Bafög-Betrug "Keine gläsernen Studenten"

Durchlöcherter Datenschutz oder ein Stück mehr Gerechtigkeit? Mit dem neuen Gesetz zur Steuerehrlichkeit bekommen auch Bafög-Ämter mehr Macht über studentische Kontodaten. Good bye, Bankgeheimnis - kontrolliert werde aber "nur auf Verdacht", versichern die Studentenwerke.


Bafög: Offenlegung der Konten möglich
DDP

Bafög: Offenlegung der Konten möglich

Seit dem 1. April dürfen Bafög-Ämter auf Kontodaten von Studenten zugreifen. Das ist Teil des neuen "Gesetzes zur Förderung der Steuerehrlichkeit". Vorrangig soll die neue Regelung Steuerhinterzieher zu Fall bringen - aber eben auch Bafög-Betrüger. Denn neben den Finanzämtern dürfen auch die Agenturen für Arbeit, die Sozialämter und Bafög-Ämter Bankdaten kontrollieren.

Datenschützer haben bereits Nachbesserungen an dem Gesetz angemahnt, nachdem das Bundesverfassungsgericht mehrere Eilanträge abgelehnt hatte, die das Gesetz stoppen sollten. Doch den gläsernen Studenten sieht das Deutsche Studentenwerk (DSW) trotzdem nicht heraufziehen. "Die Studentenwerke fragen nur Daten ab, wenn der dringende Verdacht besteht, dass vorhandenes Vermögen nicht angegeben wurde", sagte Generalsekretär Achim Meyer auf der Heyde. Das DSW ist der Dachverband der 61 lokalen Studentenwerke, deren Bafög-Ämter die staatliche Studienfinanzierung vergeben.

Nach Auffassung Meyer auf der Heydes ergeben sich für die Studenten praktisch keine Veränderungen. Schon seit dem Jahr 2001 vergleichen die Studentenwerke die Angaben auf Bafög-Anträgen mit Daten bei den Finanzämtern. "Das neue Gesetz ist nur ein zusätzliches Instrument, unrichtige Vermögensangaben aufzudecken", sagte der Generalsekretär.

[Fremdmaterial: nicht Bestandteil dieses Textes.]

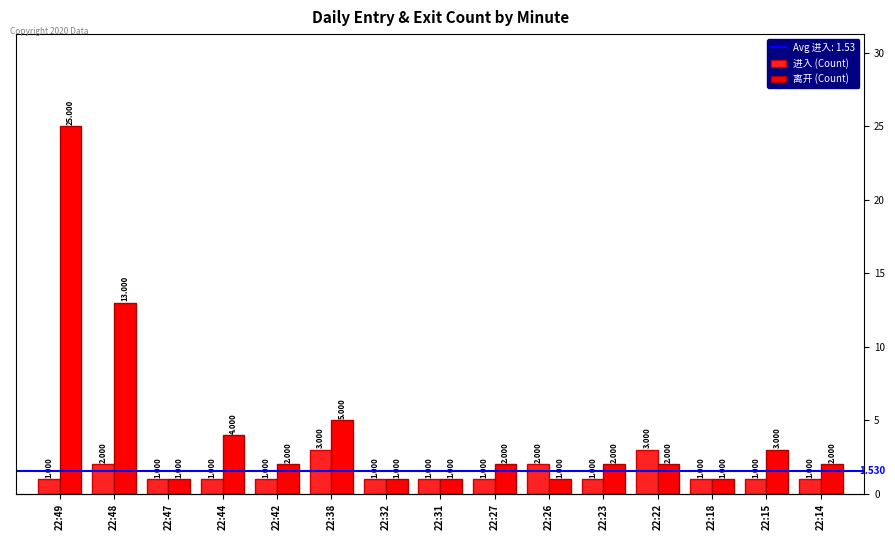

The value of 进入 (Count) at 22:14 is 1. True or false?

True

Jeder 17. Bafög-Empfänger betrügt

Auch Finanzminister Eichel verteidigte die Regelung. Der SPD-Politiker sagt, es interessiere ihn nicht, was auf den Konten der Bürger passiere. Doch Behörden müssten die Möglichkeit einer Überprüfung haben, so Eichel.

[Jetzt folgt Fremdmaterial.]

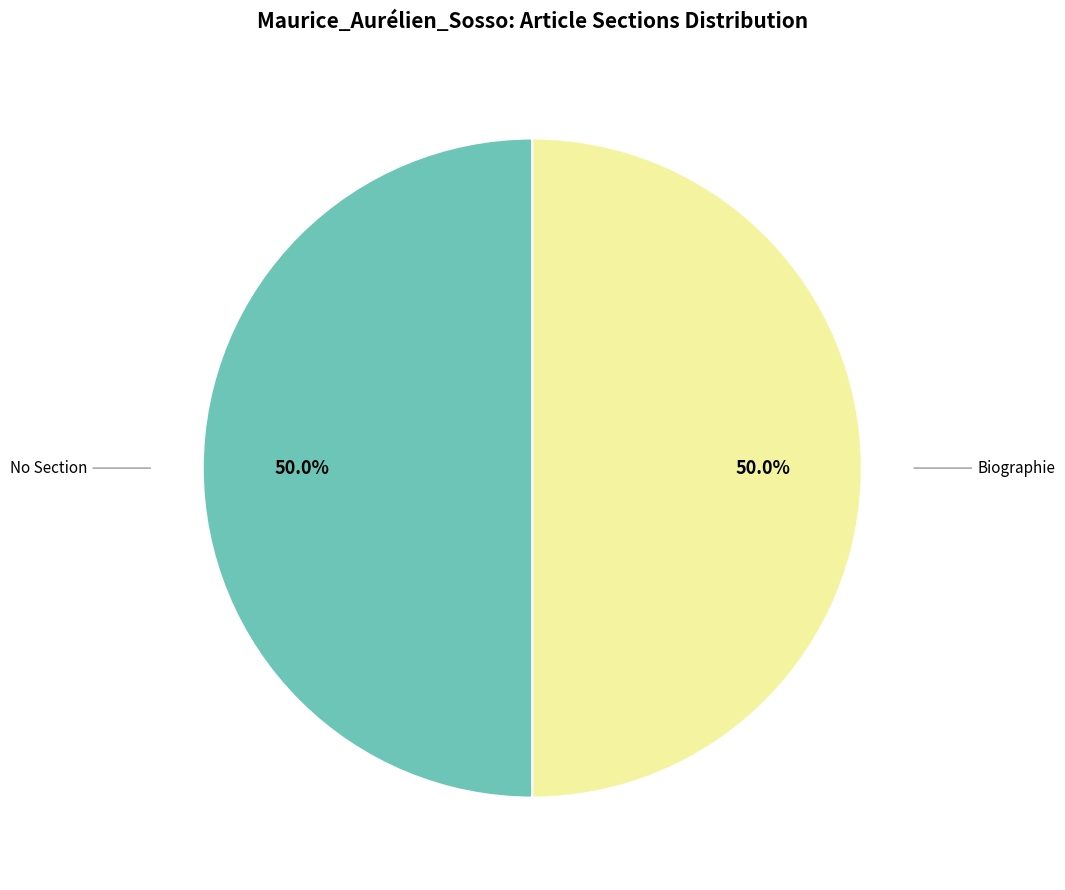

Combined, what portion of the pie is No Section and Biographie?

100.0%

Wer Bafög bekommt, darf nicht mehr als 5200 Euro besitzen. Besteht ein Verdacht auf Leistungsbetrug, dürfen die Ämter in einem ersten Schritt Name, Geburtsdatum, Anschrift und Angaben über weitere Konto-Verfügungsberechtigte abrufen. Dem Kontoinhaber muss zumindest im Nachhinein die Überprüfung seiner Stammdaten mitgeteilt werden. Erhärtet sich dadurch der Betrugsverdacht, können die Behörden von den Banken Konteneinsicht verlangen.

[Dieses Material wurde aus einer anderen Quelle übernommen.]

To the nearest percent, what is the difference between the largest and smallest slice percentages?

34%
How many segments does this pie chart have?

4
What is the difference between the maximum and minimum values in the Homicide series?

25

Studenten: Wieder mehr Bafög-Empfänger
Institut der deutschen Wirtschaft Köln

Studenten: Wieder mehr Bafög-Empfänger

Aus den Jahren 2000 bis 2002 waren rund 1,1 Millionen Fälle überprüft worden. Jeder 17. Student oder Schüler, der Bafög erhielt, hat laut Bundesbildungsministerium eigene Ersparnisse verschwiegen und damit unberechtigt Ausbildungsförderung kassiert. Der Staat fordert momentan Rückzahlungen in Höhe von rund 250 Millionen Euro. Viele der Bafög-Sünder müssen Bußgleder zahlen, in besonders schweren Fällen werden auch Strafanzeigen fällig. Je nach Höhe der Strafe kann das auch Auswirkungen auf den Berufseinstieg haben, besonders bei Lehramt- oder Jura-Absolventen, die in den Staatsdienst wollen.

Länder und Bund hatten zum Stichtag 31. Dezember einen neuen Datenabgleich mit den Banken fertigen lassen. Verglichen wurden bisher die Angaben der Schüler und Studenten in ihrem Bafög-Antrag mit den bei den Finanzämtern gespeicherten Daten über Zins-Freistellungsaufträge, die 100 Euro überschreiten. Bei der neuen Überprüfung ertappte Vater Staat 63.731 Bafög-Empfänger. In 16.711 Fällen prüfen Anwälte, ob Anzeige erstattet werden soll.